Required work -
Write out the opening lines of the data word for word, up to and including the line with "chapter. The |", and leave every picture and every later line out.

Records to use -
▽

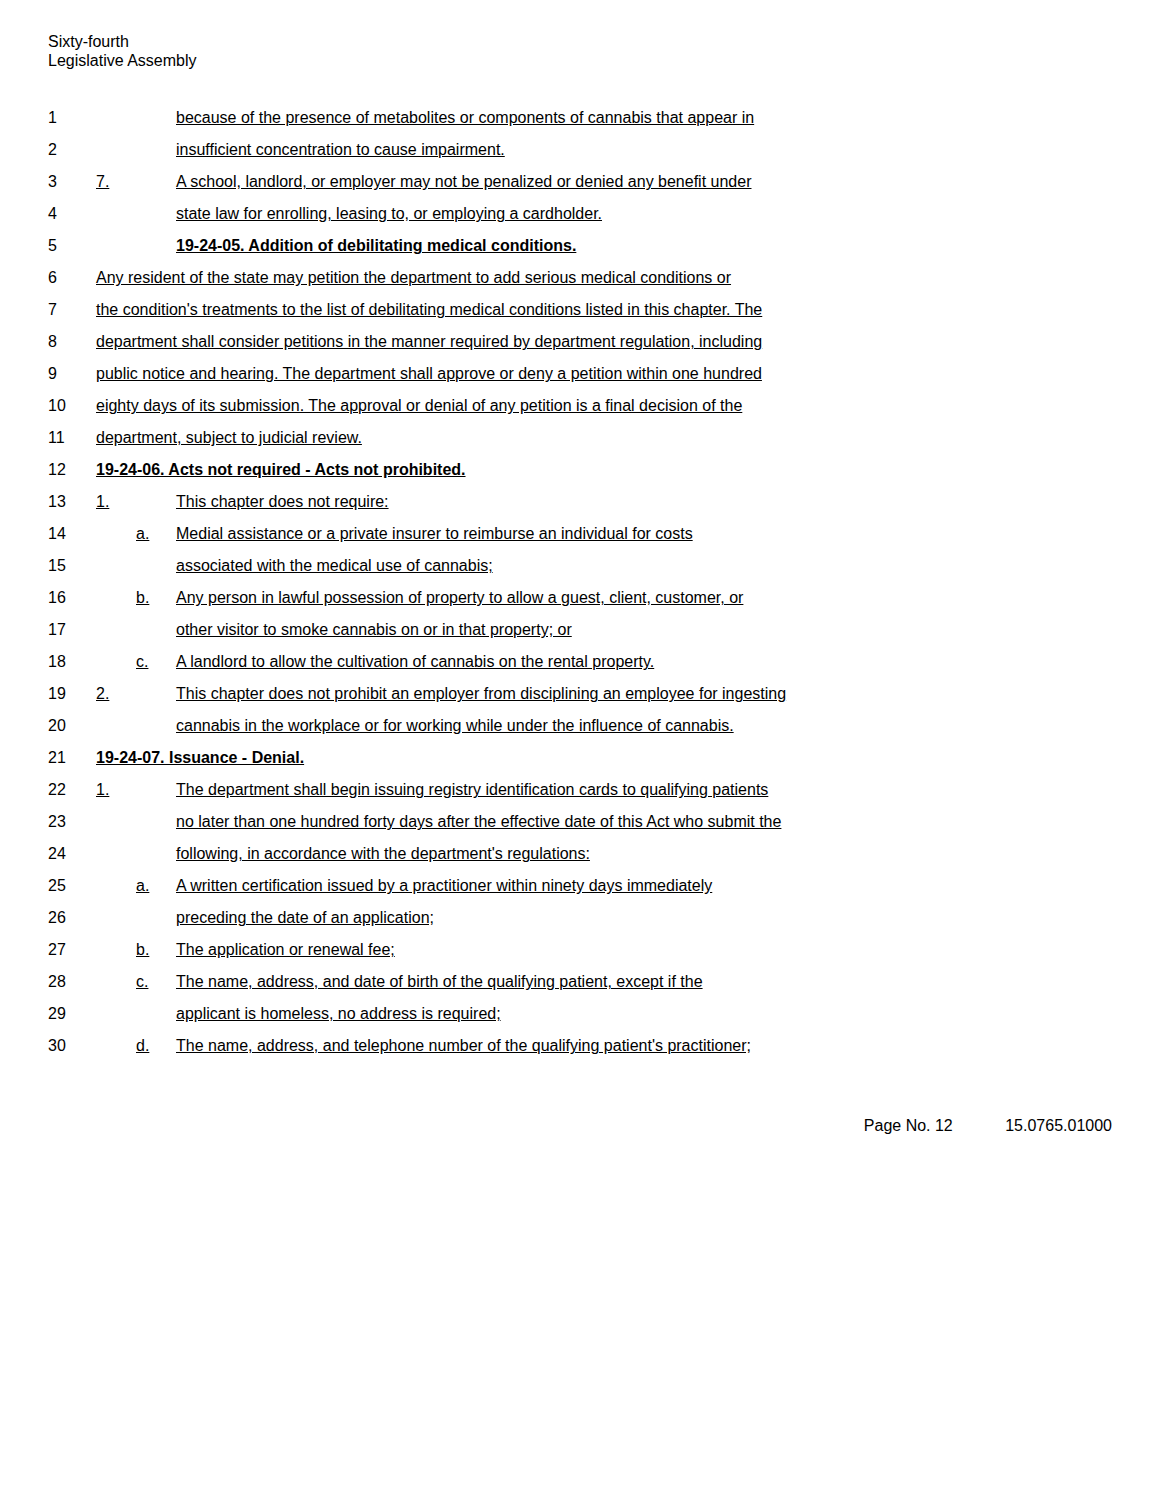Sixty-fourth
Legislative Assembly
| 1 | | | because of the presence of metabolites or components of cannabis that appear in |
| 2 | | | insufficient concentration to cause impairment. |
| 3 | 7. | | A school, landlord, or employer may not be penalized or denied any benefit under |
| 4 | | | state law for enrolling, leasing to, or employing a cardholder. |
| 5 | | | 19-24-05. Addition of debilitating medical conditions. |
| 6 | Any resident of the state may petition the department to add serious medical conditions or |
| 7 | the condition's treatments to the list of debilitating medical conditions listed in this chapter. The |
| 8 | department shall consider petitions in the manner required by department regulation, including |
| 9 | public notice and hearing. The department shall approve or deny a petition within one hundred |
| 10 | eighty days of its submission. The approval or denial of any petition is a final decision of the |
| 11 | department, subject to judicial review. |
| 12 | 19-24-06. Acts not required - Acts not prohibited. |
| 13 | 1. | | This chapter does not require: |
| 14 | | a. | Medial assistance or a private insurer to reimburse an individual for costs |
| 15 | | | associated with the medical use of cannabis; |
| 16 | | b. | Any person in lawful possession of property to allow a guest, client, customer, or |
| 17 | | | other visitor to smoke cannabis on or in that property; or |
| 18 | | c. | A landlord to allow the cultivation of cannabis on the rental property. |
| 19 | 2. | | This chapter does not prohibit an employer from disciplining an employee for ingesting |
| 20 | | | cannabis in the workplace or for working while under the influence of cannabis. |
| 21 | 19-24-07. Issuance - Denial. |
| 22 | 1. | | The department shall begin issuing registry identification cards to qualifying patients |
| 23 | | | no later than one hundred forty days after the effective date of this Act who submit the |
| 24 | | | following, in accordance with the department's regulations: |
| 25 | | a. | A written certification issued by a practitioner within ninety days immediately |
| 26 | | | preceding the date of an application; |
| 27 | | b. | The application or renewal fee; |
| 28 | | c. | The name, address, and date of birth of the qualifying patient, except if the |
| 29 | | | applicant is homeless, no address is required; |
| 30 | | d. | The name, address, and telephone number of the qualifying patient's practitioner; |
Page No. 12 15.0765.01000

△

Answer to this exercise -
Sixty-fourth
Legislative Assembly
| 1 | | | because of the presence of metabolites or components of cannabis that appear in |
| 2 | | | insufficient concentration to cause impairment. |
| 3 | 7. | | A school, landlord, or employer may not be penalized or denied any benefit under |
| 4 | | | state law for enrolling, leasing to, or employing a cardholder. |
| 5 | | | 19-24-05. Addition of debilitating medical conditions. |
| 6 | Any resident of the state may petition the department to add serious medical conditions or |
| 7 | the condition's treatments to the list of debilitating medical conditions listed in this chapter. The |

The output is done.